#### TASK DETAILS
Once the images are set aside, return every entry exactly.

#### SOURCE RECORDS
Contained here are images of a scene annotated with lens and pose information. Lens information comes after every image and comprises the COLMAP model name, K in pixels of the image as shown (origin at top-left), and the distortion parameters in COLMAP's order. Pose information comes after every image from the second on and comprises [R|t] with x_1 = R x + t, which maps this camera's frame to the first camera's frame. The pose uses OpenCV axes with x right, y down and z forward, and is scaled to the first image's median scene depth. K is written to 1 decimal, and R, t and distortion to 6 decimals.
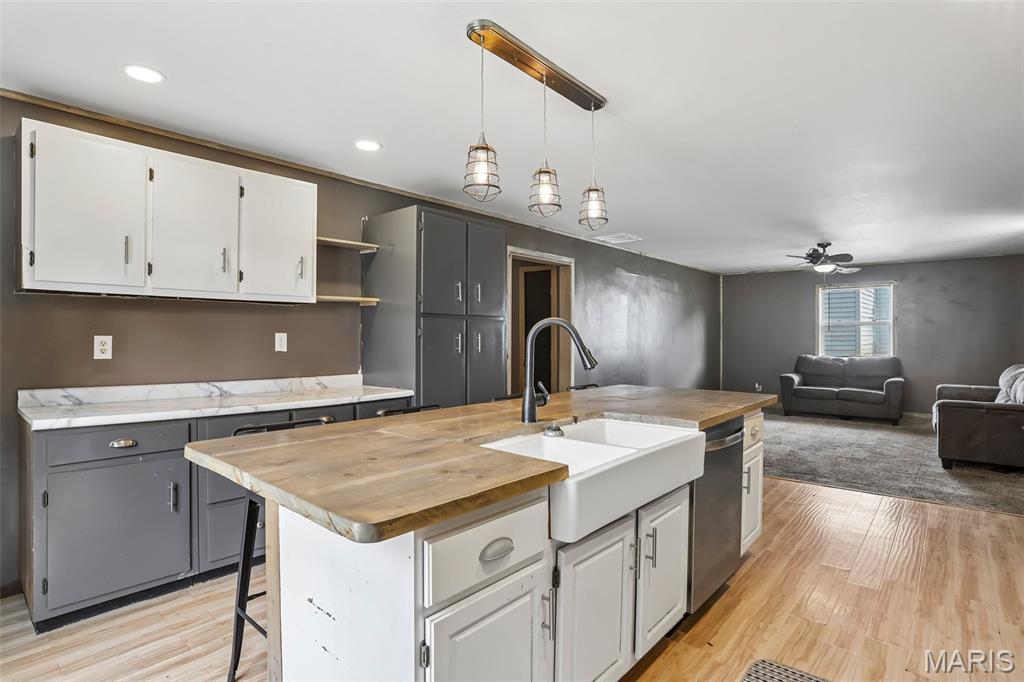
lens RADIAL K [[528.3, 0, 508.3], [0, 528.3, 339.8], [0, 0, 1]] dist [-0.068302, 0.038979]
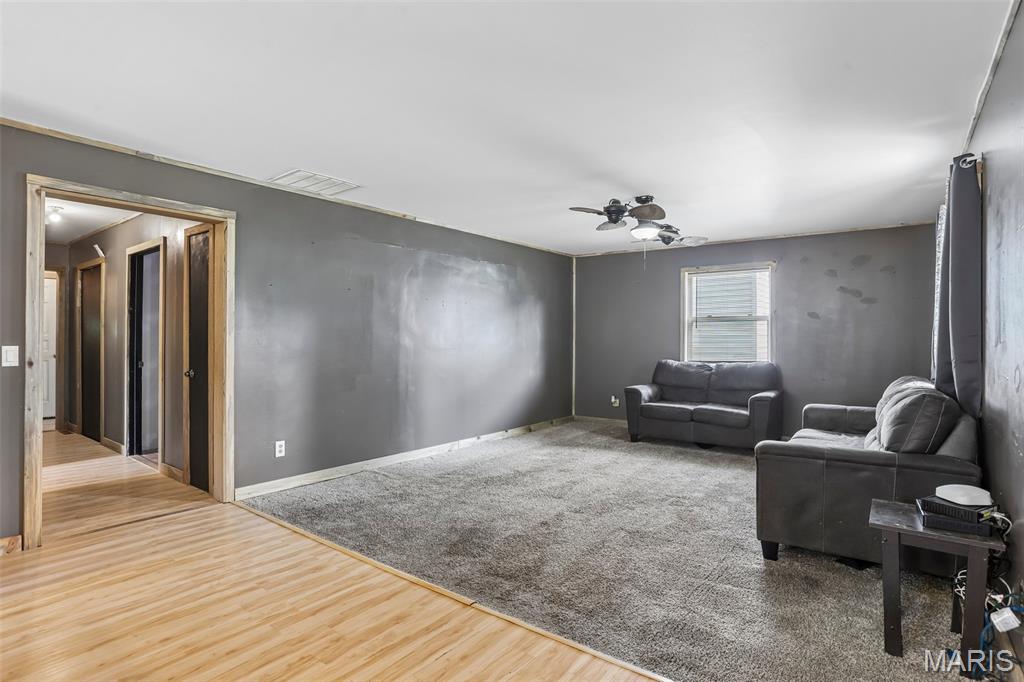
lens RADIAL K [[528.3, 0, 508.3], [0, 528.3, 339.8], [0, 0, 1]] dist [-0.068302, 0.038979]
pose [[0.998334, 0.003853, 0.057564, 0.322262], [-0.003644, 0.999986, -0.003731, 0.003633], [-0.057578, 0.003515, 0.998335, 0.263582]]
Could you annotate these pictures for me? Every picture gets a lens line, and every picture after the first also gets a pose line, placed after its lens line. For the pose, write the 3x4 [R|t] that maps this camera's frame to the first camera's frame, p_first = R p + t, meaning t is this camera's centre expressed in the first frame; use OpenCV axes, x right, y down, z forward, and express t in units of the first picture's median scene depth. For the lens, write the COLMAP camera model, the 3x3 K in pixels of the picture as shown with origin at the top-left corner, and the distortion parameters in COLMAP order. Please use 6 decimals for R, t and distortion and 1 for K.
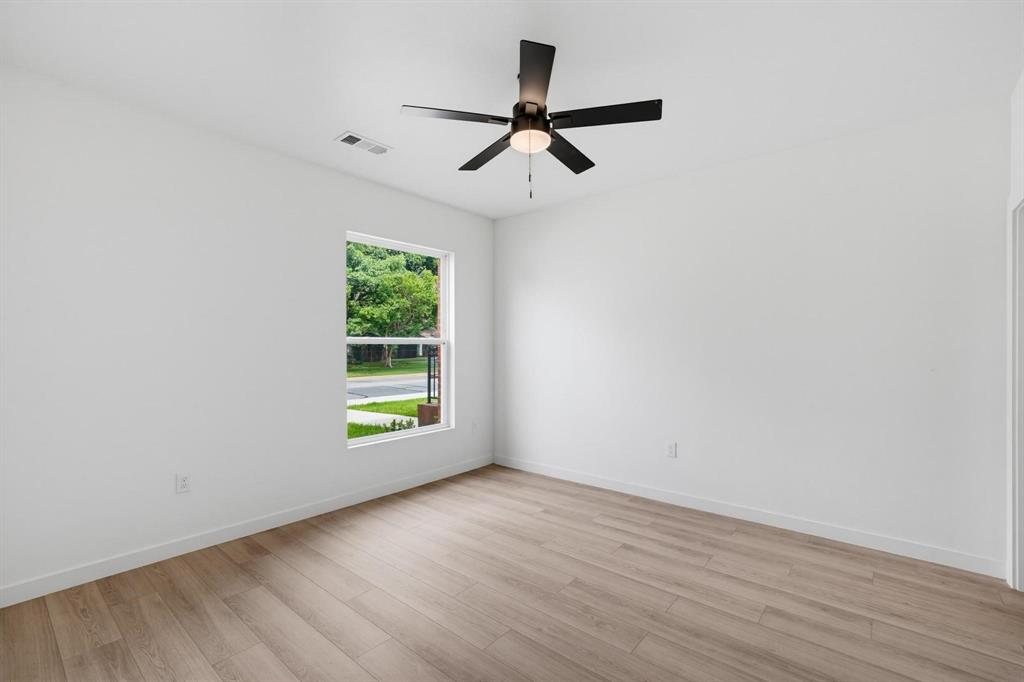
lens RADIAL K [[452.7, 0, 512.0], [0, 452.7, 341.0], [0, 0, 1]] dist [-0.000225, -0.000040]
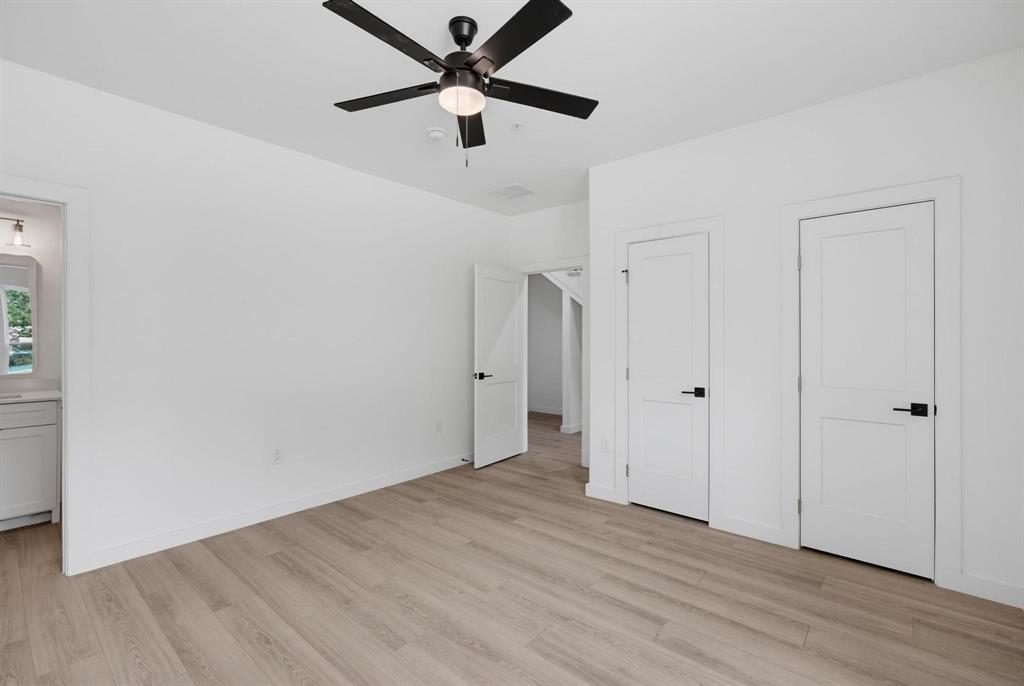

#### YOUR SOLUTION
Contained here are images of a scene annotated with lens and pose information. Lens information comes after every image and comprises the COLMAP model name, K in pixels of the image as shown (origin at top-left), and the distortion parameters in COLMAP's order. Pose information comes after every image from the second on and comprises [R|t] with x_1 = R x + t, which maps this camera's frame to the first camera's frame. The pose uses OpenCV axes with x right, y down and z forward, and is scaled to the first image's median scene depth. K is written to 1 decimal, and R, t and distortion to 6 decimals.
lens RADIAL K [[528.3, 0, 508.3], [0, 528.3, 339.8], [0, 0, 1]] dist [-0.068302, 0.038979]
lens RADIAL K [[528.3, 0, 508.3], [0, 528.3, 339.8], [0, 0, 1]] dist [-0.068302, 0.038979]
pose [[0.998334, 0.003853, 0.057564, 0.322262], [-0.003644, 0.999986, -0.003731, 0.003633], [-0.057578, 0.003515, 0.998335, 0.263582]]
Could you annotate these pictures for me? Every picture gets a lens line, and every picture after the first also gets a pose line, placed after its lens line. For the pose, write the 3x4 [R|t] that maps this camera's frame to the first camera's frame, p_first = R p + t, meaning t is this camera's centre expressed in the first frame; use OpenCV axes, x right, y down, z forward, and express t in units of the first picture's median scene depth. For the lens, write the COLMAP camera model, the 3x3 K in pixels of the picture as shown with origin at the top-left corner, and the distortion parameters in COLMAP order. Please use 6 decimals for R, t and distortion and 1 for K.
lens RADIAL K [[452.7, 0, 512.0], [0, 452.7, 341.0], [0, 0, 1]] dist [-0.000225, -0.000040]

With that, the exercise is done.